* Selected excerpt:

India is often specifically compared to China. Are there any fundamental economic or market differences between the two countries which make India a more attractive investment proposition?

The English-speaking population and democratic framework of the country provide unique advantages for a foreign investor. Democratic processes are normally slow and frustrating, but given the attempt to build consensus for new proposals, they provide long term stability and credibility.


Many experts say India’s population demographics, e.g. a very high proportion of the population being of working age, present it with an enormous economic advantage. How do you think these favourable demographics will translate into opportunities for investors in the coming years?

Indian companies and businesses are expected to thrive as GDP grows and the economic environment remains conducive. Equity investors into India can participate in this long-term growth. India is one of the very few countries in the world which has a ‘sizeable opportunity’ - a roughly USD1 trillion market capitalization that is ‘high growth’ (between 7-9% per annum GDP growth) - and also has ‘longevity’ over the next few decades.


What do you see as the prospects for the Indian market in the next three to six months?

While there may be volatility in the markets over the next three to six months due to a lack of visibility in the reform process, we believe local markets as a whole have become fairly attractive. Given a track record of generating 15-20% per annum returns in local currency, we see similar or better returns over the next 3-4 years. Also, with the Indian rupee already weakened to what appears a fundamental low, we do not see it depreciating much further.

* Listed records:
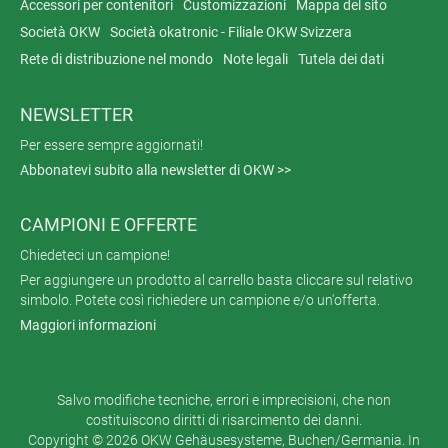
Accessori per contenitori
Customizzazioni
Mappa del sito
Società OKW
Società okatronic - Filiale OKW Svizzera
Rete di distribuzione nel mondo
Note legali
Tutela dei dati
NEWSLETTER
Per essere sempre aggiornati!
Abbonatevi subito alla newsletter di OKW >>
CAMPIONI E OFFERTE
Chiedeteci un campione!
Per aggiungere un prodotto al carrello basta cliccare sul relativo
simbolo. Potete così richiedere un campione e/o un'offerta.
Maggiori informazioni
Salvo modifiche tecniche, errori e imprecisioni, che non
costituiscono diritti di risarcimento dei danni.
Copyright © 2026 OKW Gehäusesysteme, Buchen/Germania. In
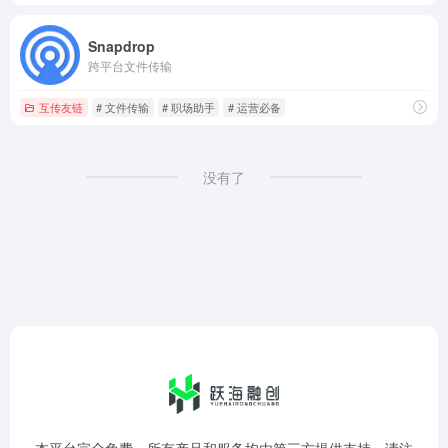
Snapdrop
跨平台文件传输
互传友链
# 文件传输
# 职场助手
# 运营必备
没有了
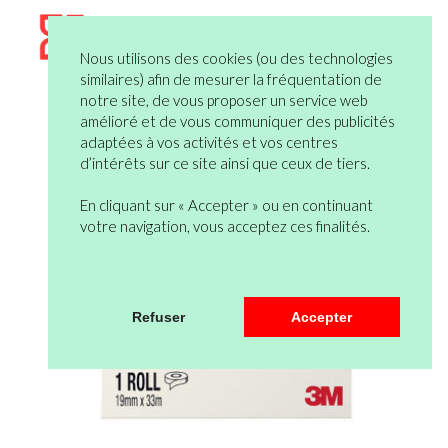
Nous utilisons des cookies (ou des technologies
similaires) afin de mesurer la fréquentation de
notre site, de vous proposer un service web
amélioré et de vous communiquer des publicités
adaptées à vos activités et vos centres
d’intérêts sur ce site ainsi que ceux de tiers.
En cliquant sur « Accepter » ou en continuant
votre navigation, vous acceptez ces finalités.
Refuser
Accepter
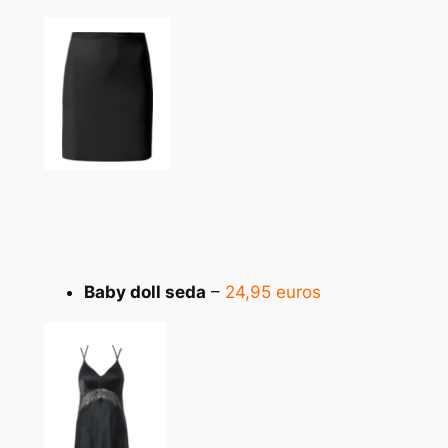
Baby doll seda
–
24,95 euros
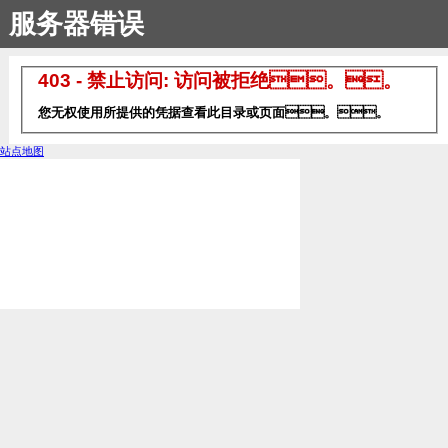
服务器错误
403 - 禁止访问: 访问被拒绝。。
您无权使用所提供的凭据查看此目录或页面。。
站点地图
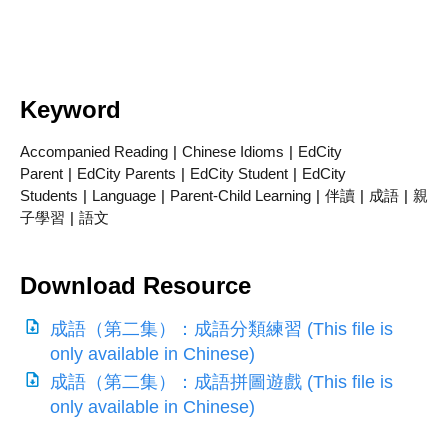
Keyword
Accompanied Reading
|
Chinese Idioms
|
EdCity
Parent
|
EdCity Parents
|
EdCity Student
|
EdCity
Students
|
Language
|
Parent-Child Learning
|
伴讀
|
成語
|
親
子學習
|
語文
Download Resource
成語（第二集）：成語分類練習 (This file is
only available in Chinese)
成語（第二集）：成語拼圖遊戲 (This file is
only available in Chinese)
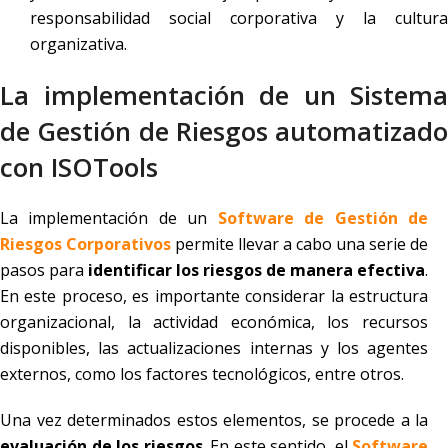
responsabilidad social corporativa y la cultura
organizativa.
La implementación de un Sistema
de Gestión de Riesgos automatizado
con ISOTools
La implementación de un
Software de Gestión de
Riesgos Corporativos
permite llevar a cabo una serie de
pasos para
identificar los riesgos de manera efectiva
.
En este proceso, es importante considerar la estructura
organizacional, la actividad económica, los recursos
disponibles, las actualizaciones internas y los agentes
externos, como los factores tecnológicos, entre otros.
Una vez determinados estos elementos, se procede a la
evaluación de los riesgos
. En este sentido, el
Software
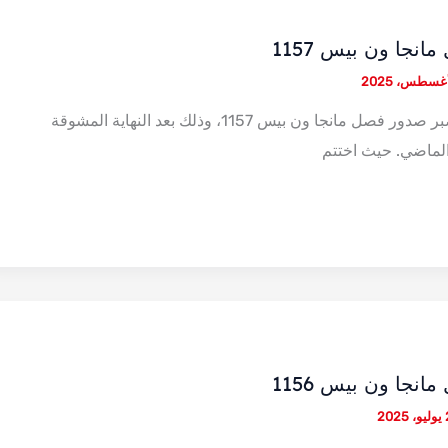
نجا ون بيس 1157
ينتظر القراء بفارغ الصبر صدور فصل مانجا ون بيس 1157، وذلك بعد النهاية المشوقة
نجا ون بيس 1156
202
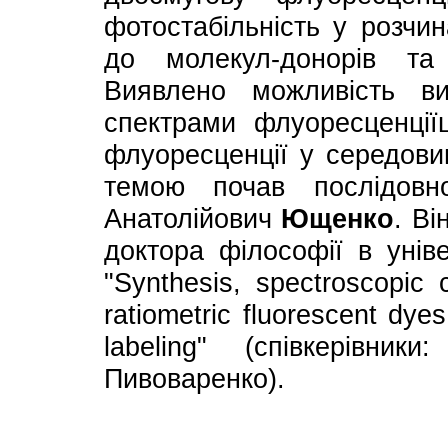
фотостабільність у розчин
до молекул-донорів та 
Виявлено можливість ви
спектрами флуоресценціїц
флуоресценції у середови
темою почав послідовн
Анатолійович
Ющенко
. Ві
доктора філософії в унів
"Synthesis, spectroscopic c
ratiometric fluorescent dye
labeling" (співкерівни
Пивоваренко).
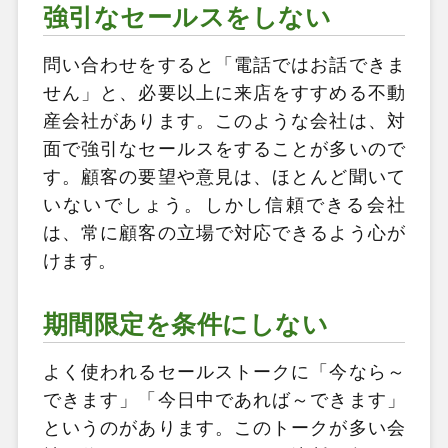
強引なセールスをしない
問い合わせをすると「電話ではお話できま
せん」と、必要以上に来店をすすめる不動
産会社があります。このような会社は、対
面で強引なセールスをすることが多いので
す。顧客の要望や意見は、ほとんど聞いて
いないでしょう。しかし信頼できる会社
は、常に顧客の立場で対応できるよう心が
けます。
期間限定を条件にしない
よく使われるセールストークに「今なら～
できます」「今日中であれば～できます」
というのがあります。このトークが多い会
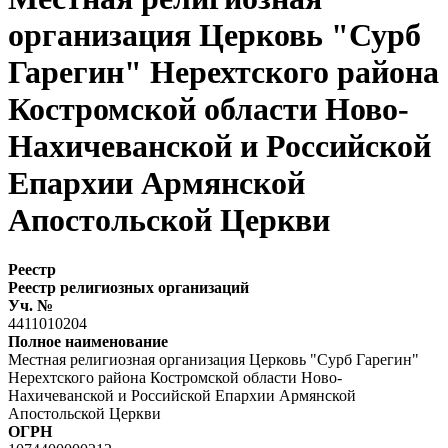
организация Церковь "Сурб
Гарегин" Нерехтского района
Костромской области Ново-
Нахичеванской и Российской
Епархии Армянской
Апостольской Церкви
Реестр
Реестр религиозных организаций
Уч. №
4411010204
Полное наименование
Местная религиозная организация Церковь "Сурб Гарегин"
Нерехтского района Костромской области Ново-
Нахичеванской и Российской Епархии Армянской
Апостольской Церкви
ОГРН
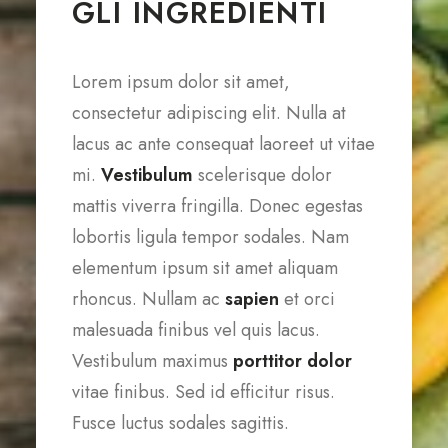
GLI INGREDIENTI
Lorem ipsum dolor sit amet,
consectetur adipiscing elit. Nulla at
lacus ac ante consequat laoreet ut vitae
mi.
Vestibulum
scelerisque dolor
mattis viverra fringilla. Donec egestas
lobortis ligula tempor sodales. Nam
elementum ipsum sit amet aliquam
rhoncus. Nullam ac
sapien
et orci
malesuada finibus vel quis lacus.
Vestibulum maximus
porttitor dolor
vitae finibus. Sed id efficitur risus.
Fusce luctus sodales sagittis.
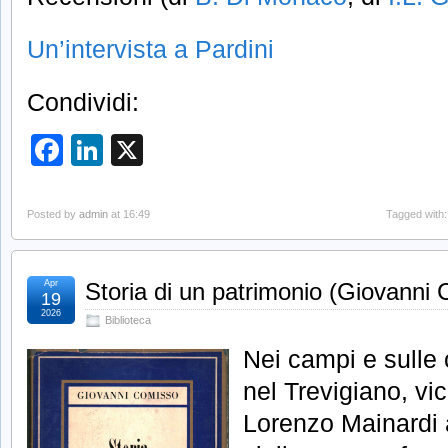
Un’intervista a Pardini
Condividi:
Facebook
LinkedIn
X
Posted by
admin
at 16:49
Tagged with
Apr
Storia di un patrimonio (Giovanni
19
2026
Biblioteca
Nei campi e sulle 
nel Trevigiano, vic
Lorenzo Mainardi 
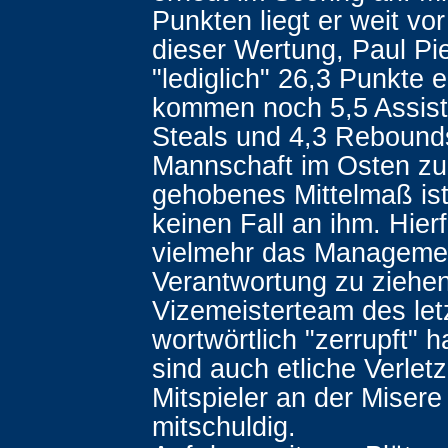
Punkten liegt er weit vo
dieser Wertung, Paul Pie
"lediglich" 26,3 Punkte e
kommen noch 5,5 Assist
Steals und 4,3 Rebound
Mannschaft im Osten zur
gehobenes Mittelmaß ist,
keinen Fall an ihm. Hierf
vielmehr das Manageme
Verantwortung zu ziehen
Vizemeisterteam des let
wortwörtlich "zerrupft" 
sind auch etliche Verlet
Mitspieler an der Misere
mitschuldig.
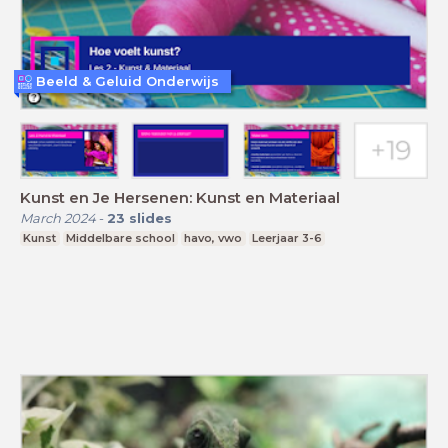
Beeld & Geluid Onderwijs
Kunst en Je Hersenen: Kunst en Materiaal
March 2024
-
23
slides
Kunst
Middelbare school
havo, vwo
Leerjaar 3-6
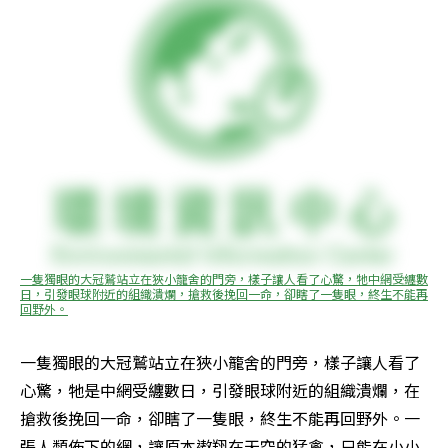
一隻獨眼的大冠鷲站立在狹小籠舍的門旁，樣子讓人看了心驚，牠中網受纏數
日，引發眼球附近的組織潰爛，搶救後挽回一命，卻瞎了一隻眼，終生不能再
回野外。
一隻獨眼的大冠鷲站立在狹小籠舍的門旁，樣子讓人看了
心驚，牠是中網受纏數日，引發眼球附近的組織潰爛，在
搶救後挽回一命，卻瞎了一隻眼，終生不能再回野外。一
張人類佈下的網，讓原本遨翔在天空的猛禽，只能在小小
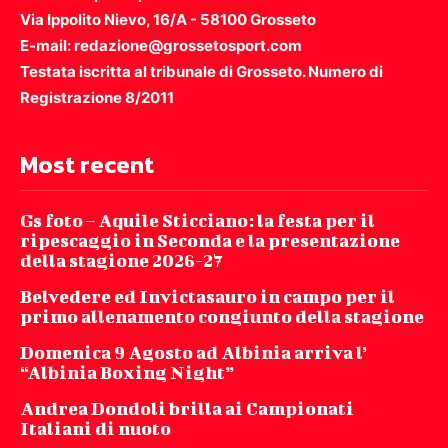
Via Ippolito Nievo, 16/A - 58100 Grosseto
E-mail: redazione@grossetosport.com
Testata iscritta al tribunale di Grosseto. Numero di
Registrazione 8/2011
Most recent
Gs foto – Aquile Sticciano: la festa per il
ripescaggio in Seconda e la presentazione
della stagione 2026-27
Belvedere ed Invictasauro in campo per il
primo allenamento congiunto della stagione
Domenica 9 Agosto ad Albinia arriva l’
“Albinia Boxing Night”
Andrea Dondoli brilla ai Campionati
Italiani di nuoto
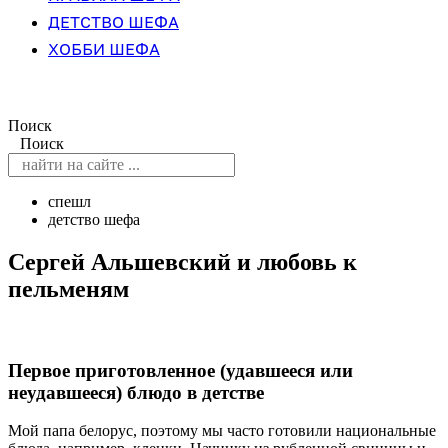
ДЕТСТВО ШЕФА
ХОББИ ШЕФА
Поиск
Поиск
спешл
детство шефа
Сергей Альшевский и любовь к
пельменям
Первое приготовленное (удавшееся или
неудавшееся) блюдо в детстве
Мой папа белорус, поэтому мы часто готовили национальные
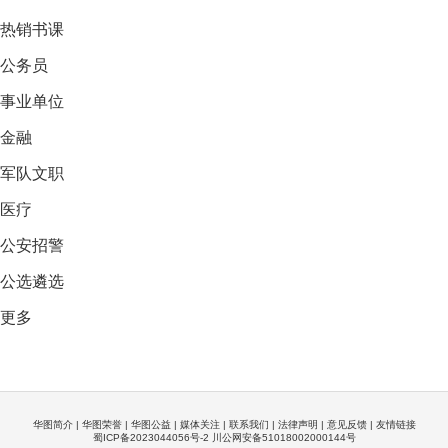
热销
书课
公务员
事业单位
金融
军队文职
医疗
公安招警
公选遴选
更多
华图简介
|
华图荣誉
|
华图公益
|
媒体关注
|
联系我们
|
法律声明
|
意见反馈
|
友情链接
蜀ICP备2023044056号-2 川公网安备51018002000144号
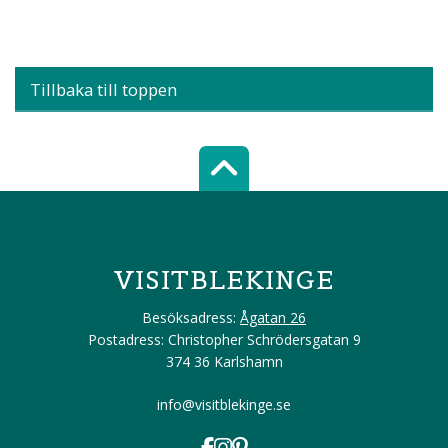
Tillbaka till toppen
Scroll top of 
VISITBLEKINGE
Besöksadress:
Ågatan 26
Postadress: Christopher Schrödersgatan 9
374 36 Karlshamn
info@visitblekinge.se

* Task details:
Summarize the interview excerpt on investing in India in three sentences.

* Task output:
India's English-speaking population and democratic framework give foreign investors unique advantages, and although democratic processes are slow, their consensus-building provides long-term stability and credibility. India is one of very few countries with a sizeable, high-growth market (a roughly USD1 trillion market capitalization with 7-9% annual GDP growth) that also has longevity over the next few decades, so equity investors can take part in its long-term growth. Despite possible volatility over the next three to six months, local markets are seen as fairly attractive, with returns similar to or better than the historical 15-20% per annum expected over the next 3-4 years and little further depreciation of the rupee foreseen.